Des figures autrefois intouchables, aujourd’hui reléguées dans l’ombre du pouvoir camerounais. Qui sont ces anciens proches de Paul Biya devenus les fantômes du palais d’Etoudi ?
Depuis son accession à la tête du Cameroun en 1982, Paul Biya a façonné, puis brisé, les carrières de nombreux hommes politiques. Certains ont tenté de s’emparer du pouvoir, d’autres ont simplement cherché à en partager les clés. Tous ont fini par payer le prix fort : la chute, souvent accompagnée d’une longue détention.
Des alliés d’hier aux adversaires d’aujourd’hui
Parmi les plus célèbres de ces « déchus de la République », cinq noms reviennent régulièrement dans les discussions politiques camerounaises.
Titus Edzoa, l’homme qui a osé défier le système
Ancien secrétaire général de la présidence, Titus Edzoa s’est présenté contre Paul Biya lors de l’élection présidentielle de 1997. Son audace lui a valu une condamnation à 15 ans de prison, une peine qu’il a purgée jusqu’en 2015. Depuis sa libération, son rôle dans la vie politique camerounaise reste marginal, mais son cas symbolise la répression des ambitions politiques jugées trop ambitieuses.
Ephraïm Inoni, l’ex-Premier ministre tombé en disgrâce
Ayant dirigé le gouvernement camerounais de 2004 à 2009, Ephraïm Inoni a été contraint à la démission après des accusations de corruption. Condamné en 2012 à 20 ans de prison, il a purgé une partie de sa peine avant d’être libéré sous conditions. Son parcours illustre la fragilité des positions de pouvoir au Cameroun, où la loyauté envers Paul Biya est une règle non écrite.
Jean-Marie Atangana Mebara, l’ancien bras droit devenu ennemi public
Proche collaborateur de Paul Biya, Jean-Marie Atangana Mebara a occupé des postes clés avant de tomber en disgrâce. Condamné pour détournement de fonds et corruption, il a écopé d’une peine de 25 ans de réclusion. Son cas montre que même les plus fidèles serviteurs du régime peuvent devenir des boucs émissaires en cas de crise politique.
Marafa Hamidou Yaya, l’opposant incarcéré depuis plus d’une décennie
Ancien ministre de l’Administration territoriale, Marafa Hamidou Yaya a été arrêté en 2012 pour son rôle présumé dans une tentative de coup d’État. Condamné à 25 ans de prison, il purge toujours sa peine dans des conditions souvent dénoncées par les organisations de défense des droits humains. Son cas reste l’un des symboles les plus frappants de la répression politique au Cameroun.

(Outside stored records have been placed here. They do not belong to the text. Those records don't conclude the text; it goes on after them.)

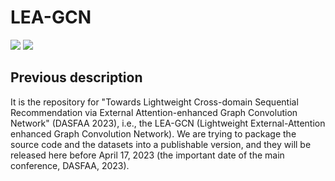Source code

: # LEA-GCN

<p align="left">
  <img src='https://img.shields.io/badge/python-3.6+-blue'>
  <img src='https://img.shields.io/badge/Tensorflow-1.12+-blue'>
</p> 

## **Previous description** 
It is the repository for "Towards Lightweight Cross-domain Sequential Recommendation via External Attention-enhanced Graph Convolution Network" (DASFAA 2023), i.e., the LEA-GCN (Lightweight External-Attention enhanced Graph Convolution Network). We are trying to package the source code and the datasets into a publishable version, and they will be released here before April 17, 2023 (the important date of the main conference, DASFAA, 2023).

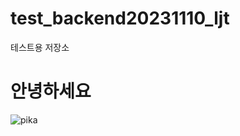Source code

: # test_backend20231110_ljt
테스트용 저장소

<h1>안녕하세요</h1>


![pika](https://github.com/JoonTaek99/test_backend20231110_ljt/assets/90593455/17726ac0-6158-4a37-a178-8d5c4944941d)
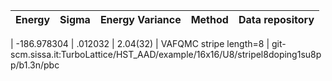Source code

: |       Energy          |  Sigma          | Energy Variance  |  Method                                                          | Data repository                |
| ----------------------| ----------------| -----------------|------------------------------------------------------------------|------------------------------- |

 |   -186.978304   |   .012032   |    2.04(32)   | VAFQMC stripe length=8 | git-scm.sissa.it:TurboLattice/HST_AAD/example/16x16/U8/stripel8doping1su8pp/b1.3n/pbc 
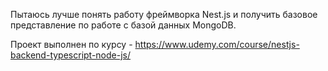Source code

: Пытаюсь лучше понять работу фреймворка Nest.js и получить базовое представление по работе с базой данных MongoDB.

Проект выполнен по курсу - https://www.udemy.com/course/nestjs-backend-typescript-node-js/
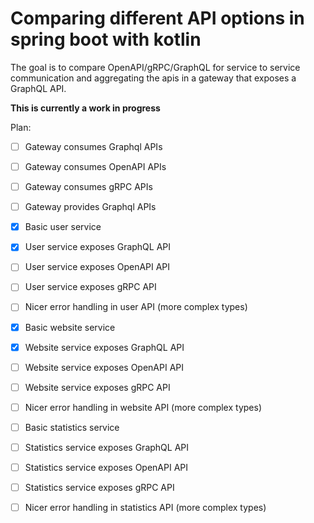 # Comparing different API options in spring boot with kotlin

The goal is to compare OpenAPI/gRPC/GraphQL for service to service communication and
aggregating the apis in a gateway that exposes a GraphQL API. 

**This is currently a work in progress**

Plan:
- [ ] Gateway consumes Graphql APIs
- [ ] Gateway consumes OpenAPI APIs
- [ ] Gateway consumes gRPC APIs
- [ ] Gateway provides Graphql APIs

- [x] Basic user service
- [x] User service exposes GraphQL API
- [ ] User service exposes OpenAPI API
- [ ] User service exposes gRPC API
- [ ] Nicer error handling in user API (more complex types)

- [x] Basic website service
- [x] Website service exposes GraphQL API
- [ ] Website service exposes OpenAPI API
- [ ] Website service exposes gRPC API
- [ ] Nicer error handling in website API (more complex types)

- [ ] Basic statistics service
- [ ] Statistics service exposes GraphQL API
- [ ] Statistics service exposes OpenAPI API
- [ ] Statistics service exposes gRPC API
- [ ] Nicer error handling in statistics API (more complex types)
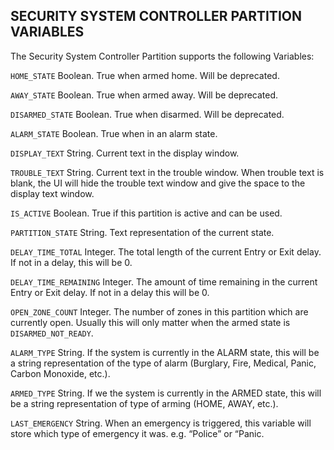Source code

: ## SECURITY SYSTEM CONTROLLER PARTITION VARIABLES

The Security System Controller Partition supports the following Variables:

`HOME_STATE` Boolean. True when armed home. Will be deprecated.

`AWAY_STATE` Boolean. True when armed away. Will be deprecated.

`DISARMED_STATE` Boolean. True when disarmed. Will be deprecated.

`ALARM_STATE` Boolean. True when in an alarm state.

`DISPLAY_TEXT` String. Current text in the display window.

`TROUBLE_TEXT` String. Current text in the trouble window. When trouble text is blank, the UI will hide the trouble text window and give the space to the display text window.

`IS_ACTIVE` Boolean. True if this partition is active and can be used.

`PARTITION_STATE` String. Text representation of the current state.

`DELAY_TIME_TOTAL` Integer. The total length of the current Entry or Exit delay. If not in a delay, this will be 0.

`DELAY_TIME_REMAINING` Integer. The amount of time remaining in the current Entry or Exit delay. If not in a delay this will be 0.

`OPEN_ZONE_COUNT` Integer. The number of zones in this partition which are currently open.  Usually this will only matter when the armed state is `DISARMED_NOT_READY`.

`ALARM_TYPE` String. If the system is currently in the ALARM state, this will be a string representation of the type of alarm (Burglary, Fire, Medical, Panic, Carbon Monoxide, etc.).

`ARMED_TYPE` String. If we the system is currently in the ARMED state, this will be a string representation of type of arming (HOME, AWAY, etc.).

`LAST_EMERGENCY` String. When an emergency is triggered, this variable will store which type of emergency it was.  e.g. “Police” or “Panic.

Edgar Alain Mebe Ngo’o, le général écarté après des années de loyauté
Ancien chef d’état-major particulier de la présidence, Edgar Alain Mebe Ngo’o a été limogé en 2018 après des tensions avec le régime. Bien que moins médiatisé que d’autres, son parcours reflète les luttes internes au sommet de l’État camerounais, où la chute peut être aussi brutale que l’ascension.
Un phénomène récurrent dans l’histoire politique camerounaise
Ces destins croisés ne sont pas isolés. Depuis des décennies, le Cameroun a vu défiler une série de personnalités politiques, d’anciens ministres ou proches du pouvoir, tombés en disgrâce après avoir été perçus comme une menace. Leur chute rapide s’explique souvent par des luttes de pouvoir internes, des rivalités ou des calculs politiques.
Le palais d’Etoudi, siège de la présidence camerounaise, est ainsi le théâtre d’une danse macabre où l’on passe de l’ombre à la lumière, puis à nouveau dans l’ombre. Ces « déchus de la République » restent des figures marquantes d’une histoire politique camerounaise souvent impitoyable.
Leur sort rappelle une réalité brutale : au Cameroun, le pouvoir ne se partage pas facilement. Et ceux qui osent le défier finissent bien souvent par en payer le prix.